L’avocate accordéoniste se fait remonter les bretelles
Valérie Faure est avocate au barreau de Bergerac. Dans ces heures de détente, son plaisir est de jouer de l’accordéon avec son mari sur les marchés. Elle a été sommée de s’en expliquer devant le conseil de discipline de l’ordre des avocats qui considère que ce loisir musical porte atteinte à la dignité de la profession. “jouer de l’accordéon dans les rues est indigne et ridiculise toute la profession” (sic), dit l’un des accusateurs.

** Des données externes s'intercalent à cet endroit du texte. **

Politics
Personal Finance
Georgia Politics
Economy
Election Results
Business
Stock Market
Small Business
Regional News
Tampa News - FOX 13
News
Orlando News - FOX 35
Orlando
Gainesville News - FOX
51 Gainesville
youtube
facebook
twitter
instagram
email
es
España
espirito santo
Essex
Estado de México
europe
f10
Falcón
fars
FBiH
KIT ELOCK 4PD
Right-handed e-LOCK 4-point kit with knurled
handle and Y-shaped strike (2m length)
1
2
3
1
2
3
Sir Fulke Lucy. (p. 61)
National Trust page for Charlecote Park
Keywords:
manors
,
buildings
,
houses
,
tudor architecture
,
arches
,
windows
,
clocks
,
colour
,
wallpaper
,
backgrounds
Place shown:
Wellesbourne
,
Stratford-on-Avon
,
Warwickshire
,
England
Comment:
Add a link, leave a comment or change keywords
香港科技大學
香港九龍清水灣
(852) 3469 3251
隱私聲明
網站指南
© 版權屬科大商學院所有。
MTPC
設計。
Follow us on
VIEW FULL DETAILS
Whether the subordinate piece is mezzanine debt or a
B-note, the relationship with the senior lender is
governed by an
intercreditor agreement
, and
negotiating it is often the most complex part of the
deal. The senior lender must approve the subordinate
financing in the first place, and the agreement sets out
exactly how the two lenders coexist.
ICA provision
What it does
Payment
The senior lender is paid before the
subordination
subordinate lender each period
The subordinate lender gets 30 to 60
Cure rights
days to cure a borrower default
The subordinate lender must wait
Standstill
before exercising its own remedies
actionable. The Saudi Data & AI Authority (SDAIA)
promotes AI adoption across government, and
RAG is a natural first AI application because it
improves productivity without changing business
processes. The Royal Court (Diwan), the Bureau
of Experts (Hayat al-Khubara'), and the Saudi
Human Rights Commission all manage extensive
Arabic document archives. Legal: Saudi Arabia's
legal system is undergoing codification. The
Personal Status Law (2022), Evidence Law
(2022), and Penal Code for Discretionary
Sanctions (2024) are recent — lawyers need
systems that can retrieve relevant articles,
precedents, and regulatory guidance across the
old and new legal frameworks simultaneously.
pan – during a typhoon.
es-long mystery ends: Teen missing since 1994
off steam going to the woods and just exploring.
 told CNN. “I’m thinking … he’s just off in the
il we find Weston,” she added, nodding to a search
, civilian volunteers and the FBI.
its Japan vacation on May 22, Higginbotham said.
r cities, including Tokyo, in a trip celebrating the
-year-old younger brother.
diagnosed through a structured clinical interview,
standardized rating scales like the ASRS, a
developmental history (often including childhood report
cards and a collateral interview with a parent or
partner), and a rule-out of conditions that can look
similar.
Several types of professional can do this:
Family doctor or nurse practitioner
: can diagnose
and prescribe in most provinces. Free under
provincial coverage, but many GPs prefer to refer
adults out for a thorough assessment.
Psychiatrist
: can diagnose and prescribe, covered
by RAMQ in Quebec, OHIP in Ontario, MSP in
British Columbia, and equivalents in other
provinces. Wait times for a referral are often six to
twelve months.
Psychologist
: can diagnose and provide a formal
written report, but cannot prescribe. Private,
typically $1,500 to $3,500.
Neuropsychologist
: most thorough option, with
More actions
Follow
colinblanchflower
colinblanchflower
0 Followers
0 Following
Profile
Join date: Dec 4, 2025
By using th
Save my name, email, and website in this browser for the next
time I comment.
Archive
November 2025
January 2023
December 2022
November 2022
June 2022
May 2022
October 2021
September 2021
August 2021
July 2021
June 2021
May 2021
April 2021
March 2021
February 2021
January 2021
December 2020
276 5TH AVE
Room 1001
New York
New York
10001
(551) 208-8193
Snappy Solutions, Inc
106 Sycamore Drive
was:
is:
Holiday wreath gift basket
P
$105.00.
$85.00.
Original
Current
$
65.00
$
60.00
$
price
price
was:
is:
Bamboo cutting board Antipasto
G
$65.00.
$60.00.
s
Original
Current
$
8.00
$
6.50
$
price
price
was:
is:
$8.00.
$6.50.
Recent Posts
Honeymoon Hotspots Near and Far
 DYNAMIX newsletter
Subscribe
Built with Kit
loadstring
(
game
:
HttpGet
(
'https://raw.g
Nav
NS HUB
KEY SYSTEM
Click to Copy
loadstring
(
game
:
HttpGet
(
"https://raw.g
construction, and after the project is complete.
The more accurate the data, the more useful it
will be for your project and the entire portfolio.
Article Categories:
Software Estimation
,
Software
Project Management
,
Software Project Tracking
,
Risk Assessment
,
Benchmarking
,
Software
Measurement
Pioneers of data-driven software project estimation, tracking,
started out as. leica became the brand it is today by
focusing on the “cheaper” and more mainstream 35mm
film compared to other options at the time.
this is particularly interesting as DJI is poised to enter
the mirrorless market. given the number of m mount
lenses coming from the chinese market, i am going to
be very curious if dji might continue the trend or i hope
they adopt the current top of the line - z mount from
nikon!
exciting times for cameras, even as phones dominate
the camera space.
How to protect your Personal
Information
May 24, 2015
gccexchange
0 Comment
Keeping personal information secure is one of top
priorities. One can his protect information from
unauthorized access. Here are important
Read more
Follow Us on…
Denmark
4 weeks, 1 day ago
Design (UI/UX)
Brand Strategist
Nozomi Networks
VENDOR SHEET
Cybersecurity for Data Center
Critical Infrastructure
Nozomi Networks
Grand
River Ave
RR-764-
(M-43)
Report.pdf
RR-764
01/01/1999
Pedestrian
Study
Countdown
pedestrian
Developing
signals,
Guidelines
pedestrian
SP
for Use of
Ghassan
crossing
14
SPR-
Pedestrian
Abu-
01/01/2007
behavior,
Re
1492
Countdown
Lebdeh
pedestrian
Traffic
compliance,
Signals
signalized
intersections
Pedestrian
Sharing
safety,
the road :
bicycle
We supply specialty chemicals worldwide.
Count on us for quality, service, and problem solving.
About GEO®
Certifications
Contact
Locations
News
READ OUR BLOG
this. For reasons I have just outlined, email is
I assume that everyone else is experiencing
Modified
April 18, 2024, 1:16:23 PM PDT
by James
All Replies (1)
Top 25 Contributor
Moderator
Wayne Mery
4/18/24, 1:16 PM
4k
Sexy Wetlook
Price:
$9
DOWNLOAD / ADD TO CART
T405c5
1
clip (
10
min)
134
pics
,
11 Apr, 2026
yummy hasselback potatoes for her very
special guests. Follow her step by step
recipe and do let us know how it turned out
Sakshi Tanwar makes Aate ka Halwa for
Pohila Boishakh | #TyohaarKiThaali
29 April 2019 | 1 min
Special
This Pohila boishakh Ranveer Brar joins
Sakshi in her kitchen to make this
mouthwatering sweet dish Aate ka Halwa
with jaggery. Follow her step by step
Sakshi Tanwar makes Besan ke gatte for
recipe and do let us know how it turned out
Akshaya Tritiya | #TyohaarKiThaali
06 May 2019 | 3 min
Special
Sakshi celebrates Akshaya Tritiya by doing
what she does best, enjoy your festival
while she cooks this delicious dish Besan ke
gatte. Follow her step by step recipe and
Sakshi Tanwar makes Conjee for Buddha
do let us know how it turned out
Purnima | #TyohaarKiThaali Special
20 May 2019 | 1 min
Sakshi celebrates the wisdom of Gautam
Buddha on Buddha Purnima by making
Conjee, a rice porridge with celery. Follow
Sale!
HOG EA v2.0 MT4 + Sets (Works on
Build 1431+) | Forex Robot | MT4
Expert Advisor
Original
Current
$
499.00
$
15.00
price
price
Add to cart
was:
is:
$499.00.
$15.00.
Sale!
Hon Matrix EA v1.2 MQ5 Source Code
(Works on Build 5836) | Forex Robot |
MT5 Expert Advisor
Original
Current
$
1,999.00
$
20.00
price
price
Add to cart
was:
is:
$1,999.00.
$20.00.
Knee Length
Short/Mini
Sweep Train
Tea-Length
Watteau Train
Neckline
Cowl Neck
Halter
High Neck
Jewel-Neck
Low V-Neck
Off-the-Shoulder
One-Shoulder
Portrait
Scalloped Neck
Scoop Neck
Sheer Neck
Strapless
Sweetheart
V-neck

Je peux le comprendre : accordéoniste amateur moi-même, je n’ai pas fait d’études de droit, considérant que la profession d’avocat était indigne d’un musicien.
Le souffle est léger pour le moment, presque imperceptible. Mais observons bien le mouvement de la société au travers même de la petite actualité comme ce fait divers qui peut paraître anecdotique et faire sourire. Nous sommes sous le souffle d’un évangélisme exterminateur de nos libertés individuelles. Profitant d’une série d’interdits dont la société aurait besoin pour se remettre en ” ordre ” (c’est un autre débat), les lobbies intégristes de toute nature en profitent sournoisement pour imposer les leurs selon l’idée qu’ils se font du politiquement correct. À ce rythme, on peut se demander si dans quatre ou cinq ans les étudiants ne descendront pas dans la rue en criant qu’il est interdit d’interdire…
Il me semble qu’un grand ténor du barreau avait été inquiété, il n’y a pas si longtemps, dans une affaire de tableaux. Je n’ai pas entendu le conseil de l’ordre crier à l’indignité. Quand Me Verges, dans l’une de ses habituelles provocations, pose nu dans sa baignoire devant les photographes d’un grand magazine, personne ne parle d’indignité de la profession.
Soyons honnêtes. Ne profitons pas du cocasse de la situation en faisant mine d’ignorer le vrai motif de mécontentement. Ce que le conseil de l’ordre reproche officiellement à l’avocate, ce n’est pas tant de jouer de l’accordéon dans les rues, mais de déposer à ses pieds l’étui de l’instrument ouvert, permettant aux passants d’y jeter une petite pièce. Le conseil assimile cette situation à de la mendicité et là se trouverait la fameuse indignité. La jeune femme proteste en disant qu’il n’y a pas mendicité puisqu’elle offre une prestation en échange. Quand on choisit comme instrument le piano du pauvre, il n’est pas étonnant que la mendicité l’accompagne.
Giscard jouait de l’accordéon et nul n’a jugé qu’il portait atteinte à la dignité de la présidence de la République. Et qu’on ne vienne pas me dire qu’il ne s’agissait pas de mendier des voix. Bill Clinton jouait du saxophone sur les estrades électorales et personne n’a pensé que cette indignité portait atteinte à l’image de l’Amérique dans le monde. Il fut un temps, de nombreux hommes politiques, membres du gouvernement et parlementaires, se précipitaient dans certains shows télévisés pour chanter faux (bien avant Star Academy) . Et qu’on ne vienne pas me dire qu’il n’y avait pas là une forme de mendicité électorale.
Quand un grand maître des prétoires qui se prend aussi pour un grand écrivain trouve un éditeur pour publier ses souvenirs d’enfance dont tout le monde se fout à part quelques membres de sa famille, personne ne va lui reprocher ses droits d’auteur. Il serait prétentieux d’établir une hiérarchie artistique et de croire que l’écriture d’un livre est plus honorable que de jouer de l’accordéon sur les marchés…
Pour que le conseil de l’ordre soit saisi de cette affaire, il a bien fallu un acte de délation. Là se trouve peut-être la véritable indignité.
Mais l’indignité, c’est aussi l’avocat qui “oublie” de venir assister son client (le cas est fréquent et je l’ai vécu) à une audience. L’indignité, c’est un juge qui vous convoque à 8 heures et qui se permet d’arriver à 11 h 30, sans s’excuser, prétextant qu’il a été retenu par une affaire importante, sous-entendu plus importante que la vôtre. L’indignité, c’est un président de tribunal qui demande à votre avocat, dans une affaire grave, d’écourter sa plaidoirie (et je l’ai vécu) “parce qu’il est convié à un apéritif et qu’il ne voudrait pas le rater.” J’aurais mille fois préféré avoir devant moi un accordéoniste duquel j’aurais obtenu plus de doigté, un meilleur sens de l’harmonie et une attitude sans fausses notes, ce qui manque parfois cruellement à la justice. Sans parler de nombre d’élus politiques, avocats de professions, mis en cause dans des affaires et qui, retournés à la société civile, reprennent tranquillement leur profession… d’avocat !
La défense de l’accordéoniste est assurée par Me Collard, grand avocat médiatique et donc spécialiste des instruments à vent.